How to Grow and Measure Your Social Media Influence

written by Anna Marie Imbordino, CEO Chicago Buzz Marketing

From Facebook to Twitter to Linkedin to Pinterest, social media platforms are taking up a bigger percentile of the marketing mix then ever seen before. Social media provides businesses with unparalleled opportunities to educate and interact with their target audiences. What once used to take 7 or 10 phone calls or coffee meetings, now takes a fraction of the relationship building time because of these fast and effective digital platforms. However, there are many misconceptions about how to use and measure these digital tools. And even though it is possible for page to go viral, and some pages may naturally grow faster and easier than others, it is important to remember that social media works as hard as you do. There are no magic wands, pills, or secret sauces to help you grow your page without effort, relationship building, and consistency. Sorry to say, but there are no magical “programs” that can automate likes and follows…plus, would you really want them if they existed? Your business does not grow because 100 people liked your facebook post. Your business grows because a percentile of those individuals received and acted upon the call to action (that should be) attached to your content. Worrying about the amount of followship, will only lead to empty vanity likes and no real action in return. So what should we look at to determine if a page is on track and converting well? Use these 7 techniques below to help grow and measure your social media influence.

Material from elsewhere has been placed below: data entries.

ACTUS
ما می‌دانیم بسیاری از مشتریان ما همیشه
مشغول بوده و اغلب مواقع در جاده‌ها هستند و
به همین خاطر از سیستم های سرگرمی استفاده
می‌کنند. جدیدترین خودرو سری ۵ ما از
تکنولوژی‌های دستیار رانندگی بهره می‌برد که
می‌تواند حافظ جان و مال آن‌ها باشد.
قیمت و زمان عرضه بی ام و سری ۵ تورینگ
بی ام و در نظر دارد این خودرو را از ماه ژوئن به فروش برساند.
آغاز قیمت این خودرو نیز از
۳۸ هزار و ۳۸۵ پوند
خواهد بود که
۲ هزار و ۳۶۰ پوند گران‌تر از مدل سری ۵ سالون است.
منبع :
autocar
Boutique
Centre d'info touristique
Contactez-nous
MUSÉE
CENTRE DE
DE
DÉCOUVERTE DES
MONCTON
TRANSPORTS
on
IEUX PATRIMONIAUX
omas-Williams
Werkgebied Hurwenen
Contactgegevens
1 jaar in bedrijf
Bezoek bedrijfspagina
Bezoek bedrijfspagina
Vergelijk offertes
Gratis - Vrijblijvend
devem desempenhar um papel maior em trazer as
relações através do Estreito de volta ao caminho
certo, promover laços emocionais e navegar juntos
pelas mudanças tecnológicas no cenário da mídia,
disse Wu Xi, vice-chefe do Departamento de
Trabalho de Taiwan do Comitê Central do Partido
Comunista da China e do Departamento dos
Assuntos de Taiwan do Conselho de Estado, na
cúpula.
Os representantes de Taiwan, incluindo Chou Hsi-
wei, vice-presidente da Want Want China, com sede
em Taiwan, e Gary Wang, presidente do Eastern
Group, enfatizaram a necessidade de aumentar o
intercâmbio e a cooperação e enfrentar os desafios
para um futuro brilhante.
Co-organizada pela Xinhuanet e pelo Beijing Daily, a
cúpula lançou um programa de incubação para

  1. Become an analytics geek! Learn to utilize your built in page analytics. Every social media platform offers free, built in analytics to help track everything from page growth, to page interaction, to even call to action conversions. Using these free tools is the best and most consistent way to see if content is landing with your audience.
  2. Ditch the build it and they will come attitude! Do not wait for followers to come to you, actively both verbally ask and digitally request your network to like and follow your social media platforms. Programs like Facebook and LinkedIn are helpful in this as they allow you to directly connect and invite people through their invite share tools.
  3. Content is King! Focus on creating high quality, sharable content on your pages. All content is not created equal, and bad content may do substantial harm to your algorithm score if the platform feels it is “thin” or worse, marks it as spam. Not to mention consistently bad content either because it is not engaging or intrusively too frequent or sales driven, may result in that user unfollowing or even blocking you indefinitely.
  4. It’s all in who you know! Learn to leverage your activities and relationships within your social platform content. Something as simple as remembering to tag people, events, and movements, follow and follow back as your platform page, and offer links to brick and mortar places can help strengthen your content and reach new audiences. By connecting yourself to another person, place, or thing digitally, you gain passive access to their networks of followers.
  5. Be a goal setter! Set personal (realistic) growth goals, and measure effectiveness by quarter. Thinking in business quarters is in easy and measurable way to track marketing efforts on social media platforms. Analyzing heavily by week or individual post is not as beneficial as tracking quarters due to many factors. Primary factor being marketing simply does not work like that. Social media platforms do not function like a single advertisement you would see in a magazine or newspaper. They work on the premise that the content collectively over a period of time weaves a message that helps you understand the who, what, when, where, why of that business so the user can convert to a client or refer. In other words, your social media campaigns should be developing over time, with your call to actions needing numerous touches to convert, so it is important to remember that a single post will not be indicative of the success of the content.
  6. Be a brand, not a page! Keep your pages professional, but as personal as possible. Although users can get turned off by overly personal unpolished posts, they do enjoy seeing the personality and team behind the business or organization they are following. Do not be afraid to share team biographies, public relations materials, awards or networking fun, philanthropy projects, and other content with your networks. People want to work with people not “businesses.” So personify your brand as much as possible, helping your networks know and feel that YOU are there, not a bot or scheduling tool. Remembering to also share, retweet, like, and mention clients, partners, and community members helps encourage that personalized fuzzy feeling with your users.
  7. Create your own accountability tools! Develop your own market research experiments. You do not need to be with a fortune 500 company to run and analyze market research. Even a solopreneur can keep an excel document containing basic information about converted leads measuring information such as…How did they hear about you? If referred, by who and how long did it take for them to act? How far did they get in the sales process? Have they seen or heard about your current marketing campaigns? Are they actively utilizing your social media, e-blasts, blog, or other website tools? Have they provided any feedback to improve their purchasing behaviors; what type of content do they wish you offered?